Sin un referente literario de base, el renacimiento del del hombre lobo se producirá en el siglo XX a través del cine. Lon Chaney Jr. es el primer actor que interpreta en la pantalla a un licántropo inolvidable, un personaje llamado Larry Talbot, que aparece por primera vez en El hombre lobo de 1941 y protagonizará toda una saga de decreciente interés y hasta tendrá algún remake como el protagonizado por Benicio del Toro en 2010.
Es especialmente interesante Un hombre lobo americano en Londres de John Landis, que por primera vez mostraba de forma explícita, gracias a los efectos especiales, la transformación del protagonista en bestia. También En compañía de lobos de Neil Jordan, basada en un relato de Angela Carter que retuerce la fábula de Caperucita, y la canadiense Ginger Snaps, con una licántropa adolescente cuya mutación está conectada con la llegada de la menstruación. Ha habido también comedias, como la simpática Los lobos de Arga, con Carlos Areces, y entre las propuestas más tronadas -que Bartra conoce bien como buen mexicano- destacan las apariciones de licántropos en las cutrísimas y divertidísimas películas de luchadores enmascarados protagonizadas por personajes como El Santo o Blue Demon.

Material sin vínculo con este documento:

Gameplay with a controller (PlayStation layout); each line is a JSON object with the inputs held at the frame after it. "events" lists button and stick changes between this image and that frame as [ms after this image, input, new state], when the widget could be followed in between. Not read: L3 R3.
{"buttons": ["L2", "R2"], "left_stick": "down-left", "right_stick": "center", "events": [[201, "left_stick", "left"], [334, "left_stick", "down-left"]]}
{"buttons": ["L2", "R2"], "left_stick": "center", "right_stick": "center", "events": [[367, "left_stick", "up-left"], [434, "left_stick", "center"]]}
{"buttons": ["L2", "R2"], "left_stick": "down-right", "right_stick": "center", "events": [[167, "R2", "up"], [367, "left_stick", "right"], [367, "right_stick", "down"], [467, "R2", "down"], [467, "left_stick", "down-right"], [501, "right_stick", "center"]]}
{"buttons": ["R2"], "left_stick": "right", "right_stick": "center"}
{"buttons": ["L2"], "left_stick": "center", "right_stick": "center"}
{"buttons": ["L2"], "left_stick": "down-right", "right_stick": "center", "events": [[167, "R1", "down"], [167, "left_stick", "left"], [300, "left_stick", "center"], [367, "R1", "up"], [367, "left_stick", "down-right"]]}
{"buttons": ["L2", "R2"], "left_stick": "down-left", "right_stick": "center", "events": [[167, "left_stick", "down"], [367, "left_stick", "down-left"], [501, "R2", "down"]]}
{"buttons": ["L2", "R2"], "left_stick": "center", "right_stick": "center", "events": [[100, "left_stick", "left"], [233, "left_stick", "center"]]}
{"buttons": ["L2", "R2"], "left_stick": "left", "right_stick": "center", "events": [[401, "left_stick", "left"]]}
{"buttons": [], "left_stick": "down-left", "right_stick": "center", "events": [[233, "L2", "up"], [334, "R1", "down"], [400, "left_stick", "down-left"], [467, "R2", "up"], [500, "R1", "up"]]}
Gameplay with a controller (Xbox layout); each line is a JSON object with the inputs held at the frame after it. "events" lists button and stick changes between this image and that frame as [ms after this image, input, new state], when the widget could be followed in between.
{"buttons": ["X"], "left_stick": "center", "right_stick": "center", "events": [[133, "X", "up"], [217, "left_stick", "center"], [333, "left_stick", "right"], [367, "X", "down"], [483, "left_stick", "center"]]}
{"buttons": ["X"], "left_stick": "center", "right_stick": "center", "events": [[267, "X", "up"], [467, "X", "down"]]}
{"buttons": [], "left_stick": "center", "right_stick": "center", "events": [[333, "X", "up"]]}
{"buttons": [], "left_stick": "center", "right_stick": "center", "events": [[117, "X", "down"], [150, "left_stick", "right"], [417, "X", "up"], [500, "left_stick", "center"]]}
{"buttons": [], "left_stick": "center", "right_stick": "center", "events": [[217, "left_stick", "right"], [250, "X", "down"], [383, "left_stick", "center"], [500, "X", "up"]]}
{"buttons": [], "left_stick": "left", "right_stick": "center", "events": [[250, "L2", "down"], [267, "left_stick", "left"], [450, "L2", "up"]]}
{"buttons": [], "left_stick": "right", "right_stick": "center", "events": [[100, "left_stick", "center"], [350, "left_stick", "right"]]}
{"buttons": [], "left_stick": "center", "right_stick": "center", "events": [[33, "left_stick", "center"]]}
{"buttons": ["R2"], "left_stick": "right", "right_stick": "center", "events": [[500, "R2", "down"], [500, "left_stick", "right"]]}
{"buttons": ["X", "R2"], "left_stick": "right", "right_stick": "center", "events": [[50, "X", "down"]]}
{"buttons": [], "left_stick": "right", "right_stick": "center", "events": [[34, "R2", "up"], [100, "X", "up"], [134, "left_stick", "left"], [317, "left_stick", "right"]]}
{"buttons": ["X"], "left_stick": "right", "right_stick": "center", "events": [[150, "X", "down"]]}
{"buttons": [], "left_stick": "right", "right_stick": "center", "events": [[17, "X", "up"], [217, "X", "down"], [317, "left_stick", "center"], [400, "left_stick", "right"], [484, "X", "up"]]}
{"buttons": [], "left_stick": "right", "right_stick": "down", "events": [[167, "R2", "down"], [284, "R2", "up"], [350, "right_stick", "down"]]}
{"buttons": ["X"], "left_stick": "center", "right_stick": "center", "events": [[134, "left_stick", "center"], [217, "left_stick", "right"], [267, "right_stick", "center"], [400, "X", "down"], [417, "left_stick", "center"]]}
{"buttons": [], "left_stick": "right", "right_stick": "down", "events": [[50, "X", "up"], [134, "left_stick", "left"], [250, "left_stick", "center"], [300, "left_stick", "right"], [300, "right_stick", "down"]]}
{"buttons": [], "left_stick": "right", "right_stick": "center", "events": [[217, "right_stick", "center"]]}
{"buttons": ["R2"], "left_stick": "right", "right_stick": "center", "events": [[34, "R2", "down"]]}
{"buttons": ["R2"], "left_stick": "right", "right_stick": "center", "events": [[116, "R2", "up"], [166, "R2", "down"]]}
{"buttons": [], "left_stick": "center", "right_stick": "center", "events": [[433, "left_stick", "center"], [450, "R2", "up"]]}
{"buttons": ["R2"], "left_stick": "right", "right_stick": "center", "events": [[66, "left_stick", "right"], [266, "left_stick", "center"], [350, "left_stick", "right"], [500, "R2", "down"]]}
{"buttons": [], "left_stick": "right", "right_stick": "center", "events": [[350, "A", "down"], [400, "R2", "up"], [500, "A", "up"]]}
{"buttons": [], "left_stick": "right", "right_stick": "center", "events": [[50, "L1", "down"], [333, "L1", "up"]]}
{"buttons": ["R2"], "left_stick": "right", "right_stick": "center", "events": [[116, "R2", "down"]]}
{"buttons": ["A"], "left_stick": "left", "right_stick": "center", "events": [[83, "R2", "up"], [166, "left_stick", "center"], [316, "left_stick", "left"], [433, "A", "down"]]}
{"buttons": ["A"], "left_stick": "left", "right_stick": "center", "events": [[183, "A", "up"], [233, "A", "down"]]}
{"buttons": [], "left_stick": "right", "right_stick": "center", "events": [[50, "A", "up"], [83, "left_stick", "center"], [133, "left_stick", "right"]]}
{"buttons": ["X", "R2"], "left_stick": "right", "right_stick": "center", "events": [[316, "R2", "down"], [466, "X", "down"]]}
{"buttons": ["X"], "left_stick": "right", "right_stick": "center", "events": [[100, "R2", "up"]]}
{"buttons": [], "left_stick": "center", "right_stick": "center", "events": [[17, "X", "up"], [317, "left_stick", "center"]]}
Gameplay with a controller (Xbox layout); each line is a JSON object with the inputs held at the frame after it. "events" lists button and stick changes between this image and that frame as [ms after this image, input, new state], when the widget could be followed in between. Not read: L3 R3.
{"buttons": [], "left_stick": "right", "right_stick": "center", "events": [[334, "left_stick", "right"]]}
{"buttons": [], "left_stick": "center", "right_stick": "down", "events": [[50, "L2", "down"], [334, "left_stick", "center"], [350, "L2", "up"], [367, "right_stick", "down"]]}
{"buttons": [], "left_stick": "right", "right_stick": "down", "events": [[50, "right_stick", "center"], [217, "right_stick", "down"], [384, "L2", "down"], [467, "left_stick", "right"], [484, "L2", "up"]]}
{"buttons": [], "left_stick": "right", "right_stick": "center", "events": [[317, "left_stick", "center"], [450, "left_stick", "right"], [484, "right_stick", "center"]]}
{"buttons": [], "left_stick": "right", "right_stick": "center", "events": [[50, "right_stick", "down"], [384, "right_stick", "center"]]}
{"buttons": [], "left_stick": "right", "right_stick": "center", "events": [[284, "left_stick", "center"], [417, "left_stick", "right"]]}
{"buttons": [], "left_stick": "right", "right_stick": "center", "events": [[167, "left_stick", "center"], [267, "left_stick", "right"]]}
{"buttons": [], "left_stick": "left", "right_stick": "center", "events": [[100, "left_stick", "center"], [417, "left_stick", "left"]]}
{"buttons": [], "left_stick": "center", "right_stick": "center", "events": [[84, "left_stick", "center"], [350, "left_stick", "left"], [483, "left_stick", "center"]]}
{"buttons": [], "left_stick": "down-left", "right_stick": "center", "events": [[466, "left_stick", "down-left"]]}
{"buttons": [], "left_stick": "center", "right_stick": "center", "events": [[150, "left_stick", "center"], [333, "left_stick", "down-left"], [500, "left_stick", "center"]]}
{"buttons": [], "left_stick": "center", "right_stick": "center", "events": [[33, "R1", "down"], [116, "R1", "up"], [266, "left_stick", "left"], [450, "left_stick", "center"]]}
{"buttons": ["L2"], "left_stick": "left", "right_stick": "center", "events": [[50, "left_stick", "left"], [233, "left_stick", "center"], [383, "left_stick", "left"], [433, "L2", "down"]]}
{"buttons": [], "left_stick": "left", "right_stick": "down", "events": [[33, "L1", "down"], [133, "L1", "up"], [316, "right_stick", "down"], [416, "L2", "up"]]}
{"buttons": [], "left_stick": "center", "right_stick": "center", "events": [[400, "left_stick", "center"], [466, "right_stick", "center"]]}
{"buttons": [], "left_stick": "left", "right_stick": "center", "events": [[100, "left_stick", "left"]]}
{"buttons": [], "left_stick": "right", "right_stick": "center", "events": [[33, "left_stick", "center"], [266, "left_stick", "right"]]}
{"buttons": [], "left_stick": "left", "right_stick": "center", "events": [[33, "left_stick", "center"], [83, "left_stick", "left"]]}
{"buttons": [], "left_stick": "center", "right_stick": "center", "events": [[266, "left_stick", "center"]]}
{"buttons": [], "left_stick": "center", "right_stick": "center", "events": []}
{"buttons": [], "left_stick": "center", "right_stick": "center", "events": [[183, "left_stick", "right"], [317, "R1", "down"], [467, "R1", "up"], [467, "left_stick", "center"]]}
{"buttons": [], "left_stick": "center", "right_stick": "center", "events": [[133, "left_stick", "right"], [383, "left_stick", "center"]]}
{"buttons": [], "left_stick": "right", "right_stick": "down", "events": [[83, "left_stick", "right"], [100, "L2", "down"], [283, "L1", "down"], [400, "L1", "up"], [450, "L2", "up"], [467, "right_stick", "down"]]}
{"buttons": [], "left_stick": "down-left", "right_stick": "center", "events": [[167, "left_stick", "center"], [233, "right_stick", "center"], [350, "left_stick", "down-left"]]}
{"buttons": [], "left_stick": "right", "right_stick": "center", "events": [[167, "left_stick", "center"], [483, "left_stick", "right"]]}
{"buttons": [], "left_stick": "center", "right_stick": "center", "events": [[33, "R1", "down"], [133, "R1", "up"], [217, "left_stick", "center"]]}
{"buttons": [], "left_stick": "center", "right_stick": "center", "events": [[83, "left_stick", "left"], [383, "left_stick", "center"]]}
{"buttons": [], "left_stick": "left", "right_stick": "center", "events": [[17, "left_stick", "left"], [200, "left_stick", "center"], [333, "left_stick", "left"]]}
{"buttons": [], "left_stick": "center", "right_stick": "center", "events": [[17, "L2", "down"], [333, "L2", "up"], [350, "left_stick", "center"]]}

El mito del hombre lobo pone en escena la idea de la mutación entre dos opuestos: el ser civilizado y racional frente al salvaje, la bestia; lo racional y filtrado por la cultura frente a lo instintivo, primario y atávico. El Doctor Jekyll y Mister Hyde de Stevenson se puede entender como una variación no lupina por medio de una pócima.
Más allá de la metamorfosis reversible entre ser humano y animal, en la raíz del mito anida la idea de que el monstruo, el mal, late en nuestro interior y, en determinadas circunstancias, se desata, se libera y emerge. Sobre la relevancia de este mito apunta Bartra: «Tiene importancia porque estimuló procesos culturales de gran calado referidos a la relación de las personas con la naturaleza y con la afirmación de la identidad civilizada confrontada a las otredades bestiales. Creer que dentro de nosotros habita una bestia feroz que en ocasiones llega a desbocarse es algo que tuvo una gran importancia hasta tiempos recientes, cuando se pensaba en las personas como seres duales potencialmente peligrosos. Y sospecho que hasta hoy en día muchos siguen creyendo en esa bestia interior».